My blue and orange backpack lays piled in the trunk of the airplane, the final baggage fee paid. My shoes sit under my seat without any accompaniment for the next nine hours. And my soul rests securely. All is settled.
Before I left Spokane, a friend who knows me from school, athletics and along the journey to answer the question, “What do I want to be when I grow up?” asked me an interesting question. Perhaps his way and meaning of saying it gave me ponder. With genuine curiosity, perhaps concern, but with wisdom of age and experience, he asked, “Are you ever going to settle?”
At that time and for most of my life, the word settle came with a negative connotation. I only saw the advantage when playing soccer and settling the ball allowed me to be in control. Instead, definitions such as “resignation”, “calm and quiet”, “established with big responsibilities”, “accepting the lesser” crowded my understanding of this complex word.

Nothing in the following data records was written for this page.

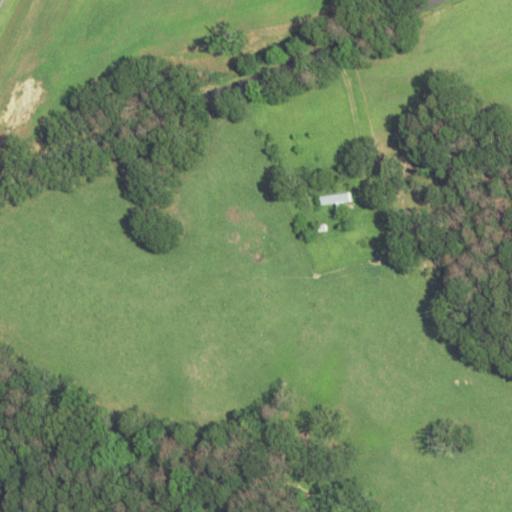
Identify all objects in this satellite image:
road: (211, 96)
building: (335, 200)
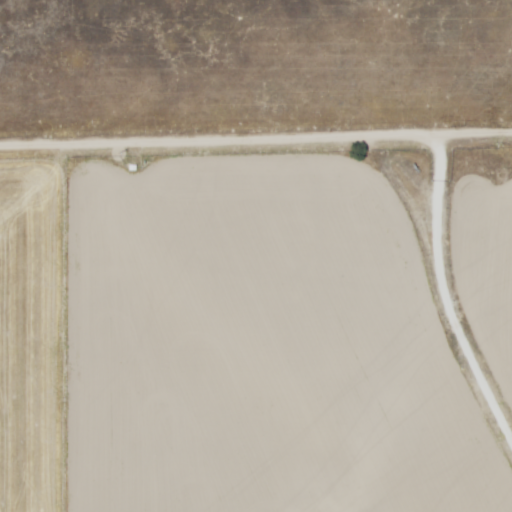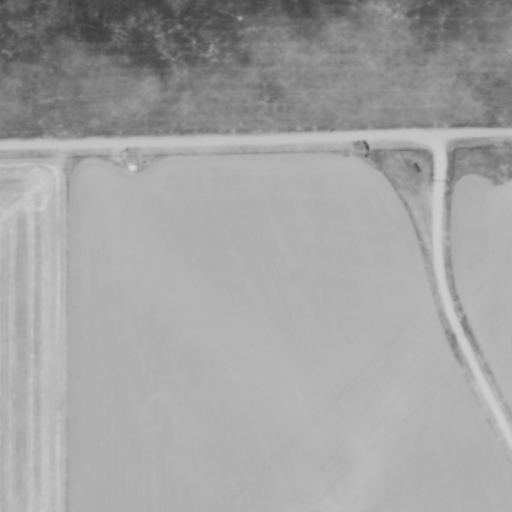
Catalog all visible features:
road: (256, 140)
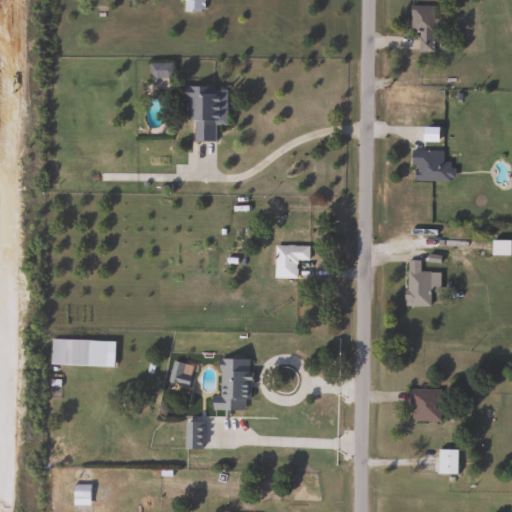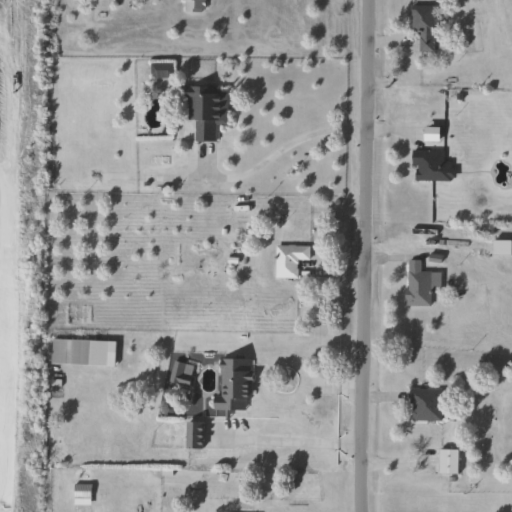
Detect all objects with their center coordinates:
building: (192, 5)
building: (193, 6)
building: (423, 25)
building: (424, 26)
building: (159, 69)
building: (159, 69)
building: (204, 110)
building: (205, 110)
road: (281, 150)
building: (429, 166)
building: (430, 166)
building: (499, 247)
building: (500, 248)
road: (365, 256)
building: (288, 259)
building: (288, 260)
building: (416, 284)
building: (416, 285)
building: (76, 352)
building: (77, 352)
building: (179, 373)
building: (179, 374)
building: (232, 384)
building: (232, 384)
building: (424, 405)
building: (424, 405)
building: (192, 434)
building: (192, 434)
building: (446, 461)
building: (447, 461)
building: (80, 491)
building: (80, 491)
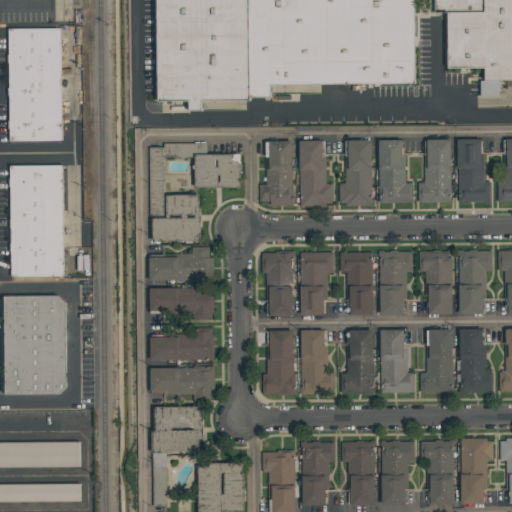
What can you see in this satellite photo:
building: (413, 8)
building: (480, 39)
building: (297, 44)
building: (279, 46)
building: (497, 48)
building: (201, 52)
railway: (92, 62)
road: (436, 72)
building: (35, 84)
building: (34, 85)
road: (268, 114)
road: (373, 132)
road: (34, 155)
building: (436, 172)
building: (471, 172)
building: (472, 172)
building: (313, 173)
building: (390, 173)
building: (392, 173)
building: (506, 173)
building: (276, 174)
building: (278, 174)
building: (356, 174)
building: (356, 174)
building: (434, 174)
building: (505, 174)
building: (313, 175)
building: (187, 187)
building: (187, 189)
building: (35, 221)
building: (36, 221)
road: (375, 228)
railway: (104, 256)
building: (181, 266)
building: (182, 266)
building: (506, 275)
building: (506, 277)
building: (435, 279)
building: (437, 280)
building: (472, 280)
building: (314, 281)
building: (357, 281)
building: (358, 281)
building: (392, 281)
building: (393, 281)
building: (472, 281)
building: (313, 282)
building: (278, 283)
building: (278, 283)
road: (138, 302)
building: (183, 302)
building: (183, 302)
road: (375, 321)
road: (239, 325)
road: (72, 344)
building: (34, 345)
building: (36, 346)
building: (183, 346)
building: (184, 347)
building: (313, 361)
building: (472, 361)
building: (437, 362)
building: (473, 362)
building: (278, 363)
building: (279, 363)
building: (358, 363)
building: (391, 363)
building: (394, 363)
building: (312, 364)
building: (357, 364)
building: (435, 364)
building: (507, 364)
building: (506, 365)
building: (181, 381)
building: (183, 381)
road: (375, 419)
building: (173, 441)
building: (171, 443)
building: (507, 464)
building: (507, 466)
building: (39, 469)
road: (89, 469)
building: (474, 469)
building: (436, 470)
building: (439, 470)
building: (472, 470)
building: (315, 471)
building: (315, 471)
building: (359, 471)
building: (395, 471)
building: (39, 472)
building: (358, 472)
building: (394, 472)
building: (280, 479)
building: (278, 480)
building: (220, 487)
building: (218, 488)
road: (462, 508)
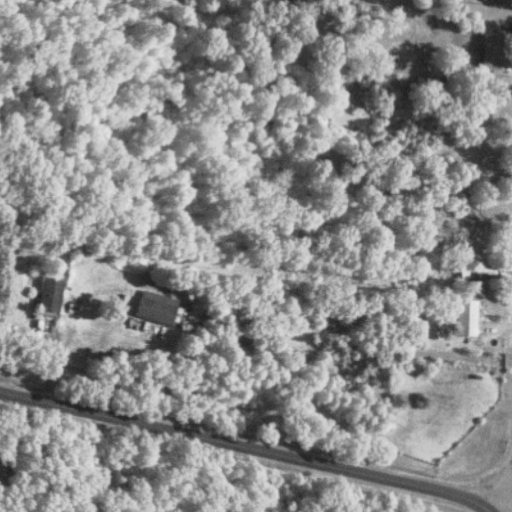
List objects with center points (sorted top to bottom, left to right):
building: (471, 8)
building: (47, 295)
building: (155, 306)
building: (464, 316)
road: (246, 445)
road: (504, 494)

So my answer might have eluded the question, but with complete sincerity and understanding as I had then, I responded, “I’m more a pioneer and explorer than a settler.”
Now, four weeks the wiser, his question gives me pause.
Pioneers also settled, but did they do that because they found what they wanted or just grew too tired to keep looking? I certainly don’t blame them for stopping and am quite grateful they didn’t all make it to California because the beauty and mysterious majesty of Wyoming might have gone unexplored. But perhaps they stopped in Wyoming not out of fear of the ominous Rocky Mountains or due to exhaustion or overwhelming loss, but simply because they found beauty. They stopped to enjoy the fullness of God’s creation, the big skies for good, healthy breathing, the families that had survived thus far, and the peace giving calm and quiet that only in Wyoming, when they stopped, had they known. These pioneers discovered newness and wholeness like any explorer before them. And these pioneers became settlers on their own positive terms.
Pioneering and settling both have great qualities that bring life and wellness. They both come with fear, uncertainty, disappointment, and require deep discernment.
Have I driven in my homestead stake, concluding that I have found the time and place for the settled life? Yes and no. Now I have a better grasp of what pioneering requires of and provides for my physical, mental, emotional and spiritual health. And I am learning through the wisdom of others the pros and cons of settling. What I’ve determined above all is that one is not exclusive of the other. Just as a pioneer has to settle in the winter before proceeding over the unknown mountain range, one has to continue to discover new ways of survival and growth in the settled life.
Settle: to move or adjust to rest in a comfortable position.
This definition seems to embrace both ways of life.